Copley, by contrast, was lit by a burning ambition. (Jameson’s letter introducing Fanny to Joshua Reynolds borrows from letters Copley penned in the 1760s, in which he yearned for England and for fame in roughly equal measure.) By the early 1760s, the self-taught Copley – the son of a tobacconist – had become the leading portraitist in his native Boston. But like Blindspot’s Weston, he fancied a bigger pond. His rise to international fame began in 1765, when he sent his portrait of his half-brother, Henry Pelham, titled Boy with a Squirrel, to London to serve as a painted calling card for his talents.

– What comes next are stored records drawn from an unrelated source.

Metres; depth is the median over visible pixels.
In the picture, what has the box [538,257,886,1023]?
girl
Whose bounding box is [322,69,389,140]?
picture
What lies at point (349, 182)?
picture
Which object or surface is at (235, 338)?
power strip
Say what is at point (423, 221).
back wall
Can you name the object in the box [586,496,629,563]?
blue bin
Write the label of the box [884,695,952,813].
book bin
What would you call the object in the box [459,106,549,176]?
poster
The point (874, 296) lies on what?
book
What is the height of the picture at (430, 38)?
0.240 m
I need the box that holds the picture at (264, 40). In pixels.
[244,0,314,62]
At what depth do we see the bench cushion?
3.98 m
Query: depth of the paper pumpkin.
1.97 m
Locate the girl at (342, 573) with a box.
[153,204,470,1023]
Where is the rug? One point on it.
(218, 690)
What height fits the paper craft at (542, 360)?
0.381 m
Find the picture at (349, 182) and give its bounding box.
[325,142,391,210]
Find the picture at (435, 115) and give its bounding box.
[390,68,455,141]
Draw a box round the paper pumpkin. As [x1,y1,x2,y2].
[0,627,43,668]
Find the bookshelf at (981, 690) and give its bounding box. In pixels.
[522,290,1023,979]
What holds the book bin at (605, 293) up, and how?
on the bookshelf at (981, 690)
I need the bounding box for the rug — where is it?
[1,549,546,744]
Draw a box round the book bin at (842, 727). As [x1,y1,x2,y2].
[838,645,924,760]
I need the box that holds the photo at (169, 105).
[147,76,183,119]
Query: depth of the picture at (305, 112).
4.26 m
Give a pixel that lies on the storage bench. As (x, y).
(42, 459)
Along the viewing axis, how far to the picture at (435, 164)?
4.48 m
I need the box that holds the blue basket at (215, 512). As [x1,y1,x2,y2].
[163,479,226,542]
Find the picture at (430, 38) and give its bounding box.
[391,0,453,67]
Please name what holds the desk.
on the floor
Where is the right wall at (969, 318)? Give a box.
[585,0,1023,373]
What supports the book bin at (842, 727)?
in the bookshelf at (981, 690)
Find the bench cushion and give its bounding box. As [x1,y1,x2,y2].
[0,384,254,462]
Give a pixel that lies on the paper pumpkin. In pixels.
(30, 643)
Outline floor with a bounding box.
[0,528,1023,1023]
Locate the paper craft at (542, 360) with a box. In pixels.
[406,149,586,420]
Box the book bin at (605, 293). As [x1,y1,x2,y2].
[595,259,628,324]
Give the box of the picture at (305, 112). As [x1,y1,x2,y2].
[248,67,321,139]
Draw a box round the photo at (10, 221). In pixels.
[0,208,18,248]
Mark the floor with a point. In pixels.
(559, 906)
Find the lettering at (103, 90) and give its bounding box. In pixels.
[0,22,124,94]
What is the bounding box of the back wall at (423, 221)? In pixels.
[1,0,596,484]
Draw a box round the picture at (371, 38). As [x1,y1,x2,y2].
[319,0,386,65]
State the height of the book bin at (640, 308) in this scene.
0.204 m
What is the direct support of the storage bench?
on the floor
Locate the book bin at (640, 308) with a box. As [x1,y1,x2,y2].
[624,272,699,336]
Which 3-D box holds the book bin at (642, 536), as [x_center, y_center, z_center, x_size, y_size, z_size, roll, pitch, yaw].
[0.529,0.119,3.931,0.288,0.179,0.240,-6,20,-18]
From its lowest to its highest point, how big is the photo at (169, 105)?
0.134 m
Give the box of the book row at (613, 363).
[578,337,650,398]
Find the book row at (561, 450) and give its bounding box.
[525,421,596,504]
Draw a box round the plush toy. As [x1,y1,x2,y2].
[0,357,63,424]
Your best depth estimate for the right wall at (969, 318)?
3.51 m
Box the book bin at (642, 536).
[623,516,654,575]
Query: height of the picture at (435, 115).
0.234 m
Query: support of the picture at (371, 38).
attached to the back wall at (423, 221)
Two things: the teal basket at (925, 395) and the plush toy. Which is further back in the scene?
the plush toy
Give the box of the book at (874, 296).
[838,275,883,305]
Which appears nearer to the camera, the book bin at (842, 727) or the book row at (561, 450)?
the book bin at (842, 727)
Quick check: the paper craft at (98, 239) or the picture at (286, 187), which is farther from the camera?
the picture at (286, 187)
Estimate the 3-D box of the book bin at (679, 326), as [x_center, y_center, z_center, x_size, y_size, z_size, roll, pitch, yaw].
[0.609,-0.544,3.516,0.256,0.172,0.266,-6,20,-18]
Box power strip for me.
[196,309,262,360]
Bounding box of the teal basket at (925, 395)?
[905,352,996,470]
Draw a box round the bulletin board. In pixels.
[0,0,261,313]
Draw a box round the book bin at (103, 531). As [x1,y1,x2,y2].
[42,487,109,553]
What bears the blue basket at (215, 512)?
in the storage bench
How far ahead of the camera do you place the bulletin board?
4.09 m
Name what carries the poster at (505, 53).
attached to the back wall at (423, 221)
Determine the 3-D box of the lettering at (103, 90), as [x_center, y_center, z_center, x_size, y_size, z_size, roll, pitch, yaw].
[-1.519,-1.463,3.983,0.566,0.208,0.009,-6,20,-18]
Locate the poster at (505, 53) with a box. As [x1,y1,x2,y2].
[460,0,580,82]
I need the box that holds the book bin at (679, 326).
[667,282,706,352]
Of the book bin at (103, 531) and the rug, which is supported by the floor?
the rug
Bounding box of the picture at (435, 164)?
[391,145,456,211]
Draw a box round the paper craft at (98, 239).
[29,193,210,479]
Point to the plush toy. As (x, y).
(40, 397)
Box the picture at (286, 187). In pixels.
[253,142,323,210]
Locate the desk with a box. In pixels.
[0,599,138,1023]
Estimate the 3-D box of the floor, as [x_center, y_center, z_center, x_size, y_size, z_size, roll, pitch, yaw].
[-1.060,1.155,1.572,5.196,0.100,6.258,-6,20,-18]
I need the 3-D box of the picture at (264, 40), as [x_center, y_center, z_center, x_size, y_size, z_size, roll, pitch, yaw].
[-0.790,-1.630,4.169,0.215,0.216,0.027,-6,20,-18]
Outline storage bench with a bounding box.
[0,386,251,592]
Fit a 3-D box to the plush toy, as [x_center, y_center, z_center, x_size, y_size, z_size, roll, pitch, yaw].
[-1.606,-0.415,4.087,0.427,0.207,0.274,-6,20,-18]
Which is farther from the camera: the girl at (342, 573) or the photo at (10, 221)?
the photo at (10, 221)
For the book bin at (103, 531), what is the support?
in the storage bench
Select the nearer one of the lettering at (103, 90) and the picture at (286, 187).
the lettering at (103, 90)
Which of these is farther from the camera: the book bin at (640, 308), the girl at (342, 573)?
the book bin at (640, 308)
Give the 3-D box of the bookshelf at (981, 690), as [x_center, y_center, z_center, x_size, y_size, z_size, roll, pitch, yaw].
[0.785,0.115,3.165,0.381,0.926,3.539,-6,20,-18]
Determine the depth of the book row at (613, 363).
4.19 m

This striking picture, along with Copley’s celebration of craft in Paul Revere (1768) inspired Blindspot’s The Serving Boy, Jameson’s portrait of Weston as a boy with a dog. Both of these canvases hang in Boston’s Museum of Fine Arts. Visitors to Harvard’s Fogg Museum can also see Copley’s portrait of Reverend Edward Holyoke (ca. 1759-1761), evoked in Jameson’s portrait of the Harvard president.

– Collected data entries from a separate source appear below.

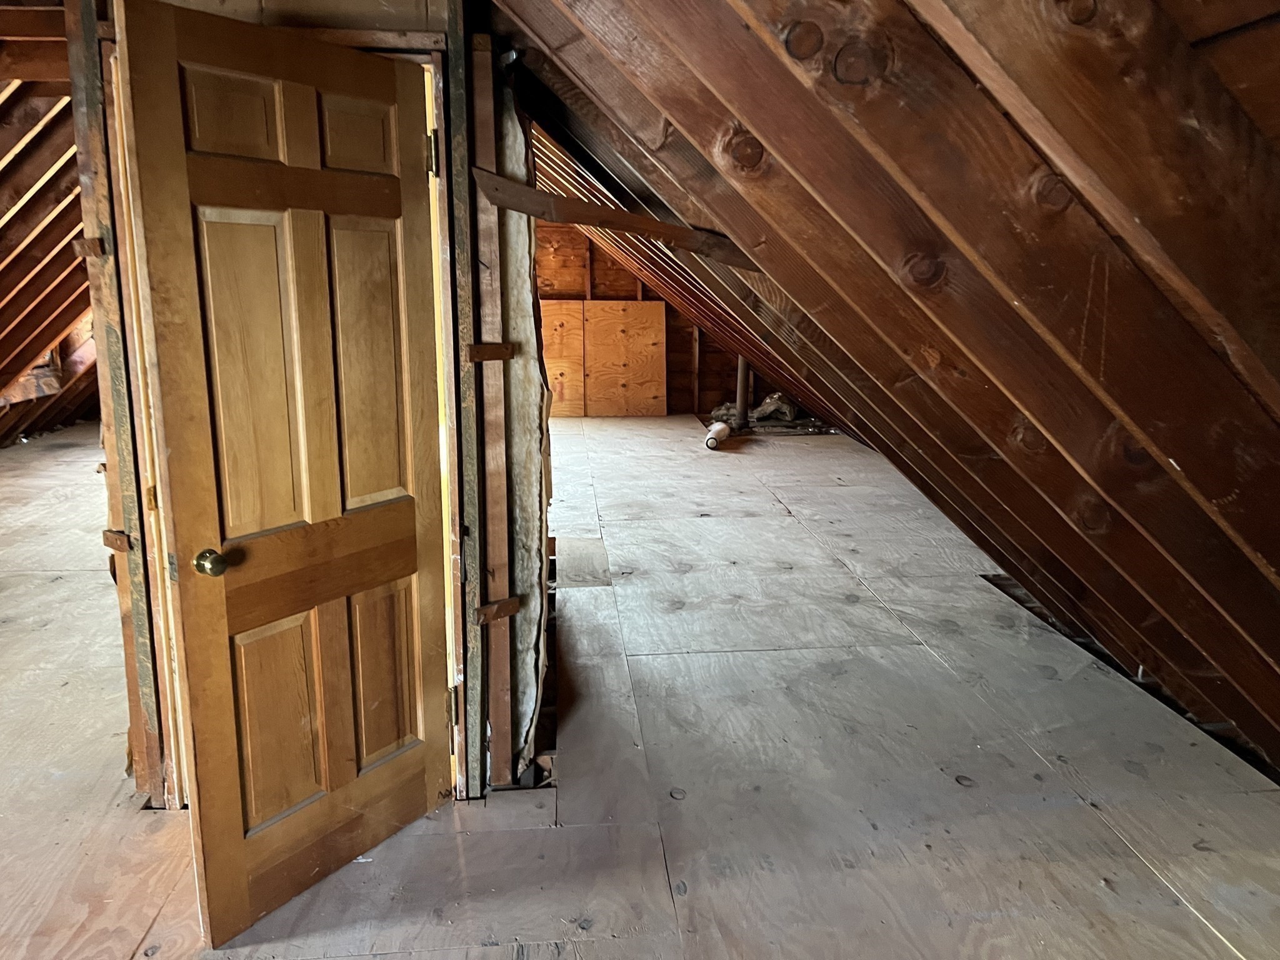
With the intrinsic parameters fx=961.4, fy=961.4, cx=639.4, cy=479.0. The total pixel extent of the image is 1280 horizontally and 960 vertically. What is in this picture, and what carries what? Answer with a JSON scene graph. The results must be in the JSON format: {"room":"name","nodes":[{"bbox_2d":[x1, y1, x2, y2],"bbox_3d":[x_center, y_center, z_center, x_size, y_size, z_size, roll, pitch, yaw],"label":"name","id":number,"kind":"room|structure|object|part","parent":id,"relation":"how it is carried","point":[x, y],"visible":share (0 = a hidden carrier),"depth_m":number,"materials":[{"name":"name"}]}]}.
{"room":"attic","nodes":[
{"label":"attic","id":0,"kind":"room"},
{"bbox_2d":[0,16,98,446],"bbox_3d":[-3.748,-0.935,4.829,3.579,2.572,7.273,-1,12,-5],"label":"left sloped ceiling","id":1,"kind":"structure","parent":0,"point":[70,229],"depth_m":5.57,"materials":[{"name":"brown wood"}]},
{"bbox_2d":[62,0,552,820],"bbox_3d":[-0.858,-0.247,2.421,1.277,2.417,0.134,-1,12,-5],"label":"partition wall","id":2,"kind":"structure","parent":0,"point":[433,22],"depth_m":2.40,"materials":[{"name":"brown wood"}]},
{"bbox_2d":[72,236,107,260],"bbox_3d":[-1.288,-0.542,2.260,0.063,0.056,0.051,-1,12,-5],"label":"wood block","id":3,"kind":"object","parent":2,"relation":"attached to","point":[96,248],"visible":0.66,"depth_m":2.24,"materials":[{"name":"brown wood"}]},
{"bbox_2d":[101,528,131,551],"bbox_3d":[-1.337,0.156,2.463,0.062,0.056,0.052,-1,12,-5],"label":"wood block","id":4,"kind":"object","parent":2,"relation":"attached to","point":[109,541],"visible":0.62,"depth_m":2.45,"materials":[{"name":"brown wood"}]},
{"bbox_2d":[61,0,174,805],"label":"wooden stud","id":5,"kind":"object","parent":2,"relation":"attached to","point":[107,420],"visible":0.79,"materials":[{"name":"brown wood"}]},
{"bbox_2d":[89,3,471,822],"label":"door frame","id":6,"kind":"structure","parent":2,"relation":"in","point":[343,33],"depth_m":2.36,"materials":[{"name":"brown wood"}]},
{"bbox_2d":[113,0,450,950],"bbox_3d":[-0.721,0.021,2.179,0.165,1.938,0.699,8,14,34],"label":"wooden door","id":7,"kind":"structure","parent":6,"relation":"attached to","point":[189,625],"depth_m":2.10,"materials":[{"name":"brown wood"}]},
{"bbox_3d":[-0.913,0.176,2.071,0.069,0.059,0.060,8,14,34],"label":"doorknob","id":8,"kind":"part","parent":7,"relation":"part of","materials":[{"name":"gold metal"}]},
{"bbox_3d":[-0.858,-0.749,2.028,0.047,0.174,0.185,8,14,34],"label":"panel","id":9,"kind":"part","parent":7,"relation":"part of","materials":[{"name":"brown wood"}]},
{"bbox_3d":[-0.826,-0.188,2.084,0.056,0.701,0.189,8,14,34],"label":"panel","id":10,"kind":"part","parent":7,"relation":"part of","materials":[{"name":"brown wood"}]},
{"bbox_3d":[-0.849,0.568,2.267,0.052,0.461,0.181,8,14,34],"label":"panel","id":11,"kind":"part","parent":7,"relation":"part of","materials":[{"name":"brown wood"}]},
{"bbox_3d":[-0.649,-0.770,2.200,0.048,0.160,0.163,8,14,34],"label":"panel","id":12,"kind":"part","parent":7,"relation":"part of","materials":[{"name":"brown wood"}]},
{"bbox_3d":[-0.652,-0.249,2.292,0.052,0.660,0.187,8,14,34],"label":"panel","id":13,"kind":"part","parent":7,"relation":"part of","materials":[{"name":"brown wood"}]},
{"bbox_3d":[-0.667,0.497,2.479,0.052,0.440,0.176,8,14,34],"label":"panel","id":14,"kind":"part","parent":7,"relation":"part of","materials":[{"name":"brown wood"}]},
{"bbox_2d":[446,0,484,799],"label":"wooden stud","id":15,"kind":"object","parent":2,"relation":"attached to","point":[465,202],"visible":0.98,"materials":[{"name":"wood"}]},
{"bbox_2d":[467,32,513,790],"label":"wooden stud","id":16,"kind":"object","parent":2,"relation":"in","point":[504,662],"visible":0.97,"depth_m":2.43,"materials":[{"name":"brown wood"}]},
{"bbox_2d":[465,341,515,361],"bbox_3d":[-0.365,-0.313,2.366,0.102,0.052,0.068,-1,12,-5],"label":"wood block","id":17,"kind":"object","parent":2,"relation":"attached to","point":[480,350],"visible":0.8,"depth_m":2.35,"materials":[{"name":"brown wood"}]},
{"bbox_2d":[473,595,520,625],"bbox_3d":[-0.383,0.352,2.574,0.098,0.068,0.060,-1,12,-5],"label":"wood block","id":18,"kind":"object","parent":2,"relation":"attached to","point":[507,611],"visible":0.79,"depth_m":2.56,"materials":[{"name":"brown wood"}]},
{"bbox_2d":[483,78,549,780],"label":"insulation","id":19,"kind":"object","parent":2,"relation":"in","point":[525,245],"visible":0.82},
{"bbox_2d":[0,410,1278,959],"bbox_3d":[-1.063,0.467,4.846,7.503,0.143,10.688,-1,12,-5],"label":"floor","id":20,"kind":"structure","parent":0,"point":[123,947],"depth_m":2.78,"materials":[{"name":"grey wood"}]},
{"bbox_2d":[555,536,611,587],"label":"plywood piece","id":21,"kind":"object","parent":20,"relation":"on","point":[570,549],"visible":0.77,"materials":[{"name":"grey wood"}]},
{"bbox_2d":[704,421,731,448],"bbox_3d":[0.682,-0.389,8.327,0.195,0.171,0.332,-1,12,-5],"label":"pipe","id":22,"kind":"object","parent":20,"relation":"on","point":[711,442],"visible":0.92,"depth_m":8.22,"materials":[{"name":"white plastic"}]},
{"bbox_2d":[735,356,749,428],"bbox_3d":[0.950,-0.854,8.953,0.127,0.803,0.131,-1,12,-5],"label":"pipe","id":23,"kind":"object","parent":20,"relation":"on","point":[740,399],"visible":0.6,"depth_m":8.93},
{"bbox_2d":[708,391,824,435],"bbox_3d":[1.248,-0.672,9.350,1.096,0.327,0.843,-1,12,-5],"label":"debris pile","id":24,"kind":"object","parent":20,"relation":"on","point":[764,415],"visible":0.59,"depth_m":9.21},
{"bbox_2d":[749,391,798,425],"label":"plastic bag","id":25,"kind":"object","parent":20,"relation":"on","point":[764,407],"visible":0.69,"depth_m":9.38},
{"bbox_2d":[536,220,748,416],"bbox_3d":[0.018,-1.732,10.056,4.486,2.255,0.153,-1,12,-5],"label":"back wall","id":26,"kind":"structure","parent":0,"point":[600,262],"depth_m":10.04,"materials":[{"name":"brown wood"}]},
{"bbox_2d":[538,298,584,416],"bbox_3d":[-0.900,-1.200,9.817,0.672,1.201,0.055,-1,12,-5],"label":"plywood panel","id":27,"kind":"object","parent":26,"relation":"attached to","point":[560,305],"visible":0.67,"depth_m":9.80,"materials":[{"name":"brown wood"}]},
{"bbox_2d":[583,298,666,416],"bbox_3d":[-0.147,-1.236,10.061,0.906,1.231,0.040,-1,12,-5],"label":"plywood panel","id":28,"kind":"object","parent":26,"relation":"attached to","point":[660,326],"visible":0.95,"depth_m":10.04,"materials":[{"name":"brown wood"}]},
{"bbox_2d":[493,0,1279,782],"bbox_3d":[0.844,-0.349,2.739,3.116,2.714,5.900,-1,12,-5],"label":"sloped ceiling","id":29,"kind":"structure","parent":0,"point":[756,127],"depth_m":1.68,"materials":[{"name":"brown wood"}]},
{"bbox_2d":[471,169,758,271],"bbox_3d":[0.019,-0.698,2.640,0.701,0.233,0.229,-9,15,-36],"label":"wooden board","id":30,"kind":"object","parent":29,"relation":"attached to","point":[645,229],"visible":0.82,"depth_m":2.57,"materials":[{"name":"brown wood"}]}
]}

Blindspot’s Fanny Easton shares Copley’s provincial birth, his prodigious talent, and his dauntless ambition. But she is not lucky enough to share his sex. There were very few women painters in the English-speaking world in the eighteenth century. Privileged girls learned to draw, a polite accomplishment like playing the pianoforte and reading a smattering of French. But they were not encouraged to imagine careers at their easels. Only two female artists numbered among the founding members of London’s Royal Academy. Neither was primarily a portraitist. Sitting for one’s portrait was considered an intimate, even erotically charged encountera “dangerous employment,” as the essayist William Hazlitt wrote. Staring deeply into his subject’s eyes, the painter, Hazlitt mused, could easily “slide into the lover.” In the eighteenth-century mind, the painter – the looker – was male, the object of his gaze, female. This was why Samuel Johnson found “Publick practice of any art … and staring in men’s faces” to be “very indelicate in a female.” Johnson had experienced this “indelicate” situation first-hand, when he sat for a portrait by Fanny Reynolds, the talented, thwarted, spinster sister of Sir Joshua, whose fate Fanny Easton strives mightily to avoid.
By the early nineteenth century, American cities played host to a number of women artists eking out a modest living by sketching likenesses in pastel, or cutting silhouettes, or painting miniatures. An extraordinary object painted by one of them, Sarah Goodridge, served as the model for the most implausible painting in Blindspot. Fanny’s gift to Jameson, which she calls “Beauty Revealed,” was inspired by inspired by Goodridge’s breathtaking 1828 miniature, watercolor on ivory, titled Beauty Revealed (Self-Portrait), a gift to the man we can only assume was her lover, the senator and orator, Daniel Webster. It is part of the Gloria Mannery Collection at the Metropolitan Museum of Art.